Yes, I trust that it will be able to be done as Stephan has described. What I meant was that it's more complicated in Mobi because you have to use the 'Passive Transport' building blocks (this is their name, not necessarily meaning passive transport literally).

prvmalik commented 4 years ago

@prvmalik you might have mixed up [extracellular mAb-FcRn complex] x kint and [extracellular mAb-FcRn complex] x krec in your drawing above.
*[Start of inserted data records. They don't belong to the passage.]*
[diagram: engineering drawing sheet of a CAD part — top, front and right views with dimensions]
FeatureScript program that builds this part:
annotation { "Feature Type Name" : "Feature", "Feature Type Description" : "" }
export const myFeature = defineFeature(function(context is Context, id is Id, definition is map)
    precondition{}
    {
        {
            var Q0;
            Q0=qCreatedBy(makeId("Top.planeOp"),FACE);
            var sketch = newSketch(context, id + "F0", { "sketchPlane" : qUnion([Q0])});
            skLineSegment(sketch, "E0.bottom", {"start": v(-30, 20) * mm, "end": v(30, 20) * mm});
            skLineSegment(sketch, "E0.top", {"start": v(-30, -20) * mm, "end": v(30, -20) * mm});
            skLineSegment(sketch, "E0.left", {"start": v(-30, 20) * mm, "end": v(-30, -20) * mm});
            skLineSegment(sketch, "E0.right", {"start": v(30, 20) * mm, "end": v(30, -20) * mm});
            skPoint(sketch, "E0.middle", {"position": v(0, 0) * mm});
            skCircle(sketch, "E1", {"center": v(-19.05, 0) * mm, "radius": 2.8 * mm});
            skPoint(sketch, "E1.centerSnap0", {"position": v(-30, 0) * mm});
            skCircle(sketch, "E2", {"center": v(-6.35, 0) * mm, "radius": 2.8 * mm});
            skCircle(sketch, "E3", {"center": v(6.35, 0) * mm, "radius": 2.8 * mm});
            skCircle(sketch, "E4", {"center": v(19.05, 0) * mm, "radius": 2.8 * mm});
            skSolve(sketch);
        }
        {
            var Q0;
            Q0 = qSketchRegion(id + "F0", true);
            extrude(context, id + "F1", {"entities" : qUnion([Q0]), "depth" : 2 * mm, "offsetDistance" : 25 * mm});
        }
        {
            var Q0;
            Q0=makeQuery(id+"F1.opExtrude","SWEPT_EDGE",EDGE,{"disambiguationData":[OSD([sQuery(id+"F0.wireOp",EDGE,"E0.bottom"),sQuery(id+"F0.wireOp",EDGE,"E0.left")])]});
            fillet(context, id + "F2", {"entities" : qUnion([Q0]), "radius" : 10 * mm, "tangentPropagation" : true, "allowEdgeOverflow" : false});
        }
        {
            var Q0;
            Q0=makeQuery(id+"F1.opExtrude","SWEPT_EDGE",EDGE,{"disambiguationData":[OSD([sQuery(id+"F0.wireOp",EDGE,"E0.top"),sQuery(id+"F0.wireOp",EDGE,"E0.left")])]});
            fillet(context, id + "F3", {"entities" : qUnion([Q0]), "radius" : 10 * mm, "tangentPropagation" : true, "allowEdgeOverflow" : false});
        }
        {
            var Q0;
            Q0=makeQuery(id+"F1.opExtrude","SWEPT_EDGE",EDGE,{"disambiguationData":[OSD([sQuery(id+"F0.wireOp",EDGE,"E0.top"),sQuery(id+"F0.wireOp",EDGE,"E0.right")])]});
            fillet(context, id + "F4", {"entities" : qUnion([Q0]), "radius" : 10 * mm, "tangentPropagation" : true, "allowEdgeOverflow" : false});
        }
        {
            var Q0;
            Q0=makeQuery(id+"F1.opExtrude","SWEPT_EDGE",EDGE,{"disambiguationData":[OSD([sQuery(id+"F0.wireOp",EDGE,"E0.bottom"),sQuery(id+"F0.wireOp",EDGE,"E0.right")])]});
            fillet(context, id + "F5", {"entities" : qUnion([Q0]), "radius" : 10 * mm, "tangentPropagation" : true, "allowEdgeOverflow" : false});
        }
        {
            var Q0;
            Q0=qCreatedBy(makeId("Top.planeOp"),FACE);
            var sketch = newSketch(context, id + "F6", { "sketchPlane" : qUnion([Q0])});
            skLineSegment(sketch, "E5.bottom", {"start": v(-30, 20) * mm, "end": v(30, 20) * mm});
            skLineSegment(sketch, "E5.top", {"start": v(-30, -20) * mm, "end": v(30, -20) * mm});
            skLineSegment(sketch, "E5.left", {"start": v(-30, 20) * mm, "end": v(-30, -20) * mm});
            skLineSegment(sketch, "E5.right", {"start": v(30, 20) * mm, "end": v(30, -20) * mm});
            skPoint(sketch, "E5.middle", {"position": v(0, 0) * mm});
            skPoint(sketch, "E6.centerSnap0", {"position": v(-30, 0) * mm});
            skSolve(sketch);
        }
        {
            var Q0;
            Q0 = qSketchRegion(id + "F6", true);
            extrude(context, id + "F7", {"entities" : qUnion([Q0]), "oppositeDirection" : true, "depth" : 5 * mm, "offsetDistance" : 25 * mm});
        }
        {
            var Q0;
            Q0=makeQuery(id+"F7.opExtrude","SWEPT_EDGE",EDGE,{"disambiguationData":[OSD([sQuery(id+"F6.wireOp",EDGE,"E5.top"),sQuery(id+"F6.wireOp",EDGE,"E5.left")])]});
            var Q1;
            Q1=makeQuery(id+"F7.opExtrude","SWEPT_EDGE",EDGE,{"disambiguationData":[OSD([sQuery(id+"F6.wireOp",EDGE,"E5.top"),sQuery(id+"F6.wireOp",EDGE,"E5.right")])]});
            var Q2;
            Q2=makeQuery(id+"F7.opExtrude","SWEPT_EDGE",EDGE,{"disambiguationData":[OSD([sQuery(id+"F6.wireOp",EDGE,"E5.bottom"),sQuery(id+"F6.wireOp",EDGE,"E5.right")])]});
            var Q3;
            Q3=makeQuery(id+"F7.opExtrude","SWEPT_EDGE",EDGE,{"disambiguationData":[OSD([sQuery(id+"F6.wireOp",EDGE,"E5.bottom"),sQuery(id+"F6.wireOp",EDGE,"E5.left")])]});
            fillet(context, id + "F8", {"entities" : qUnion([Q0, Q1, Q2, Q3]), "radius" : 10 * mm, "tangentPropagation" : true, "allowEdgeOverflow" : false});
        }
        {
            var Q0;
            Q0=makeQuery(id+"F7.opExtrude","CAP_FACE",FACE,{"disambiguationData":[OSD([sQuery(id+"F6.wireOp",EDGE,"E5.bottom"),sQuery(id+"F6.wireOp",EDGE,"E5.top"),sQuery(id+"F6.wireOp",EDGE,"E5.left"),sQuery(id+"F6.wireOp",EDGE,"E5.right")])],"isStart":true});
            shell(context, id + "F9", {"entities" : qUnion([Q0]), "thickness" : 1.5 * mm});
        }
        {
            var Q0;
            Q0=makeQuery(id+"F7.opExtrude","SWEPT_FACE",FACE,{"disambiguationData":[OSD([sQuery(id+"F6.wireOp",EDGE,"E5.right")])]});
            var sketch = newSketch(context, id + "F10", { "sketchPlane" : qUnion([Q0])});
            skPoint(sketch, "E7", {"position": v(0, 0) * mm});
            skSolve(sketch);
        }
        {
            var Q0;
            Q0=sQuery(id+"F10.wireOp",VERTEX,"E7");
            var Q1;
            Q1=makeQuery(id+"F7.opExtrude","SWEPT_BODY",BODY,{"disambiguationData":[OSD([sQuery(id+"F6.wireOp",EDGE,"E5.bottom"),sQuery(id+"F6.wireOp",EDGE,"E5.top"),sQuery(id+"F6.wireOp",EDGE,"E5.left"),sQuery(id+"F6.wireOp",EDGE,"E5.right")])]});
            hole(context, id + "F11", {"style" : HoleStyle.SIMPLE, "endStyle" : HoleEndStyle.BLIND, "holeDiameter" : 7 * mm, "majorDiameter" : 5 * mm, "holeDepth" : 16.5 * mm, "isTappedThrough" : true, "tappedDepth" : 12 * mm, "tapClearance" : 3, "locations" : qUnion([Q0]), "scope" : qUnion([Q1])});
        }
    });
Yes it will take some finessing in Mobi to get mass balance correct

StephanSchaller commented 4 years ago

@wilbertdew , how did you solve your issue in the end? Thanks, Stephan

wilbertdew commented 4 years ago

Hi @StephanSchaller,

I am still working on it when I have time, but it seems I can include bidirectional transport for each molecule by extending the selection of molecules of each monodirectional transport that is already present in the model. It is a bit of work to recalculate the parameter values from the original model and I am documenting all steps so hopefully I can share my solution in more detail soon. Best,

Wilbert

StephanSchaller commented 4 years ago

Hi @wilbertdew , thanks. Good luck and looking forward to hearing how your solution will work.

Best, Stephan

wilbertdew commented 1 year ago

Hey everyone,

The discussion on this forum helped me a lot to properly look into it and work on a solution for the identified problem. The results are now documented and published, you can find a view-only link with model files here. We will make the model files available on GitHub as well. Feel free to comment, question or discuss this further. @msevestre Maybe this can be moved to a discussion also to make it more easy to find back?